Wildmans log of HST trial cycle two...

Wildman

New Member
As last time I will start with a higher volume of lifts and reduce the volume as the program progresses. We learned that this volume was a little high for the tens so we will address that early on and avoid the fatigue experienced last cycle. Diet will be the same as last cycle, 1000 calories above maintenance.

Following a traditional HST as prescribed including the 15s. We will be using an A / B scheme to incorporate more variance in our exercises. All exercises will be done in a single set during the 15s including the isolation work. I will use a 2 X 10 scheme for the 10s for the compound core movements and a 1 X 10 for the isolation work. Following that will be a 3 X 5 for the compounds and a 1 X 5 for the isolation work. Will polish this up with two weeks using progressively over 5s weight but will utilize Max - Stim, negatives, rest pause, power partials, and 3 X 3s. All of these tecniques will be used across all of the lifts during this final phase.

I am making changes to the isolation work selected this cycle as well as a few of the core movements. Diversity in the isolation work with a focus on big core movements is the plan.

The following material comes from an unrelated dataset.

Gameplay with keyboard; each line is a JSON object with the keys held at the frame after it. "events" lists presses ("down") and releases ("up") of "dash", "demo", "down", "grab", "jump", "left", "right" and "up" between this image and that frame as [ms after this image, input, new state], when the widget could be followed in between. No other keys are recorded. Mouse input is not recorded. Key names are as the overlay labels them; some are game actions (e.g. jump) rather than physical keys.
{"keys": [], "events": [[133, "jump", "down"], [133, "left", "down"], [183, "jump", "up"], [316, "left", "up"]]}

Exercises chosen: The * denotes core movements that will be maintained for the entire program. The remaining lifts will be cycled out as the meso-cycles progress.
***** A Split *****
* Bench Press
EZ bar pullover (Bent arm for chest)
* T-Bar Row
One Arm Lat Pull
* Squat
Step-up
Two leg curl
* Military Press
Incline Back Fly
* Standing Row
* EZ-Bar Overhead Tricep Extension
* Dumbell Concentration Curl
Reverse Wrist Curl
* Weighted Situp

***** B Split *****
* Dumbell Bench Press
Decline Bench Press
* Lat Pull
Dumbell Row
* Sumo Deadlift
Sissy Squat
One leg curl
* Dumbell Press
Side Shoulder Raise
* Dumbell Shrug
* Lying Dumbell Tricep Extension
* EZ-Bar Curl
Standing Barbell Forearm Curl
* Cable Crunch


Special notes:

Weighted situps are being done over a bench to allow for hyperextension during the movement.

Dumbell shrugs are being performed with a forward roll of the shoulders at the peak contraction instead of straight up and down. This tends to increase the time of the contraction and adds a little antagonistic work for the traps as the upper chest contracts to roll the weight forward while the traps are under load.

Switching to Sumo Deadlifts to place a little more work on the inner thigh area.

Working the hamstrings a little more directly this time around to assist the posterior chain for deadlifts and squats.

Adding some overhead tricep work to target the medial tricep head. The inner and outer head made good progress last cycle but the medial head suffered a little until the weights went up.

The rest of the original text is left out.